When we touched upon the thorny issue of new oak, he flatly told me that he can’t stand the jammy, concentrated, highly alcoholic style of most Super Tuscans and he pointed out that only in 2003 did Sassicaia’s alcohol content creep above 13.5%. The figure, he told me, represented the warm vintage and not anything they had done differently in the cellar. We agreed that many of the overblown Super Tuscans are impossible to drink with food and he remarked that Sassicaia was conceived as a wine to be consumed at the table.

Sassicaia is a misunderstood wine, he said, especially in the United States. “Most Americans consider 1985 and 1997 [in which warm temperatures prevailed] to be among of the greatest vintages for Sassicaia,” he told me. “But years like ’88 and ’98 really brought out the delicate bouquet in the wine.” In fact, he revealed, his grandfather hoped to achieve superior bouquet and not the forward fruit that other Super Tuscans have become so famous for.
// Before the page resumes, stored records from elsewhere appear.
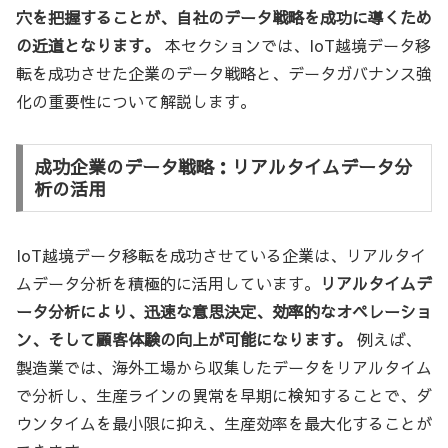
穴を把握することが、自社のデータ戦略を成功に導くため
の近道となります。
本セクションでは、IoT越境データ移
転を成功させた企業のデータ戦略と、データガバナンス強
化の重要性について解説します。
成功企業のデータ戦略：リアルタイムデータ分
析の活用
IoT越境データ移転を成功させている企業は、リアルタイ
ムデータ分析を積極的に活用しています。
リアルタイムデ
ータ分析により、迅速な意思決定、効率的なオペレーショ
ン、そして顧客体験の向上が可能になります。
例えば、
製造業では、海外工場から収集したデータをリアルタイム
で分析し、生産ラインの異常を早期に検知することで、ダ
ウンタイムを最小限に抑え、生産効率を最大化することが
Piero’s eyes lit up when I asked him about Ribot, his family’s legendary race horse, trained on their estates in Piedmont and Tuscany, arguably the most famous race horse in history. “Most people don’t realize,” he said, “that winemaking is just one small part of what my family does.” During the 1950s, when a still war-torn Italy was trying to put itself back together (literally and figuratively), Ribot and his triumphs were a point of pride that all Italians could share.

Piero divulged that trainer Federico Tesio never thought that Ribot would be a winner. “He didn’t believe that Ribot was handsome enough,” he said. It was his grandmother, Clarice, who knew that the stallion would be a champion.

Just as Ribot bolstered Italian pride at a very delicate moment in the country’s history, Sassicaia laid the groundwork for the current Italian wine renaissance by showing the international community that Italy could produce world-class wines. In 1968, when it was first released commercially, Americans thought of Italy as a land of straw-flask and fizzy quaffing wines. Today, Italian wines have nearly eclipsed French dominance in the American market. I can’t say that I am big fan of Sassicaia (those of you who read my blog know I prefer the indigenous grapes of Italy and that I don’t like barriqued wine). But my little brush with history that evening revealed that the people who make it care deeply about their wine… and their country.

4 thoughts on “My Dinner with Piero

  1. I think of myself as a traditionalist when it comes to wine but from time to time I question myself about what is traditional. Surely, Italian wine evolved as people of each regione evolved but who is to say when that evolution process is meant to stop? As much as I preach that I love the more “old world” style of wine, I wonder whether the oaky, highly extracted wines from Italy that I do not like are part of an evolution that will ultimately be better than everything we have achieved by now. Surely this is a touchy subject and it is hard to suddenly draw a line and say, “this is tradition.” Traditions form as practices become regular over years and then identity starts to form. I will continue to consider myself a traditionalist but what I will do is expand my definition of “traditional.”
    Mark!

  2. Dottore;
    Thank you for this fascinating insight into one of the premier winemaking families in Italy.
    You’ve certainly put a human face on a name usually associated only with a label.
    Grazie/
    and the writing was pretty good, too…
    Ciao

  3. I am very proud of my ” Italian cousin” Piero. I met him many years ago before he even began his business. I wish him all the best ! He has a very bright future !! His great-grandmother and great aunt were my father’s first cousins.